Commenting on both the Bank of Japan’s monetary policy meeting and Japanese prime minister Shinzō Abe’s fiscal stimulus package, AllianceBernstein senior economist Guy Bruten noted that both “came and went, leaving behind the bitter taste of disappointment”.
“After a plethora of leaks, newspaper speculation and other commentaries, the cabinet approval of a fiscal package exceeding ¥28 trillion, containing substantial genuine fiscal stimulus, was perceived as falling well short of what’s required,” he said.
According to Mr Bruten, there is a chance investors face a “real risk of missing the wood for the trees” in this situation since the effect of these events was minimal and the country’s economic position “hasn’t really changed that much”.

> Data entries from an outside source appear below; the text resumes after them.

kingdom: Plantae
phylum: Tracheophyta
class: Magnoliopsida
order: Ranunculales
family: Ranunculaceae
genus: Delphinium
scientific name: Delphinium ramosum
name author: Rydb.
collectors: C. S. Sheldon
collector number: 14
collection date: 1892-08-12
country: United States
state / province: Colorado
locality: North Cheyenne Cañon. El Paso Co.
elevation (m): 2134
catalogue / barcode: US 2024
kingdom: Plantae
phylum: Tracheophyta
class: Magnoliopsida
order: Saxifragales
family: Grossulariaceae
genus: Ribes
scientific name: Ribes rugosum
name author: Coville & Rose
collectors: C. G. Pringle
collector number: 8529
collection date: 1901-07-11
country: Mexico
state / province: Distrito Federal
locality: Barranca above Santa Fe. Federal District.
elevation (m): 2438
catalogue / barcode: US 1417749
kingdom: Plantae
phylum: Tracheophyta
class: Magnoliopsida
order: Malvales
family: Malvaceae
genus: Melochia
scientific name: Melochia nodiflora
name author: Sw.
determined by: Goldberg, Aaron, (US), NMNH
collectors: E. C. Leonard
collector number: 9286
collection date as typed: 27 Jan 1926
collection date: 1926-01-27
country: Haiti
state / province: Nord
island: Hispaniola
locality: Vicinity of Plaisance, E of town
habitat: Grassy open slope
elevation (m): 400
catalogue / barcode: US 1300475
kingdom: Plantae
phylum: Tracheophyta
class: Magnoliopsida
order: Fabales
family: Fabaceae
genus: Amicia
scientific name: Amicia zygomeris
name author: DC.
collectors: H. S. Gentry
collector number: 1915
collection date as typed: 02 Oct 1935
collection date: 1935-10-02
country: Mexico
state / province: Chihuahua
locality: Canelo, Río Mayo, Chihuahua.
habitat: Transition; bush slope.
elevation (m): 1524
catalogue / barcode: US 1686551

He went on to say, however, that while these measures appear to have missed the mark, “the scale and scope of fiscal stimulus, facilitated by a central bank easing, will be large enough to have a meaningful macroeconomic impact”, and investor disappointment may be unwarranted.
“The end game here is higher inflation, to prove the success of Abenomics, to manage the process of public sector deleveraging” he said.
“There’s certainly no guarantee of success, but a number of boxes have been ticked—a sizable fiscal expansion, against the backdrop of a fully employed economy, and a compromised central bank involved in the process”.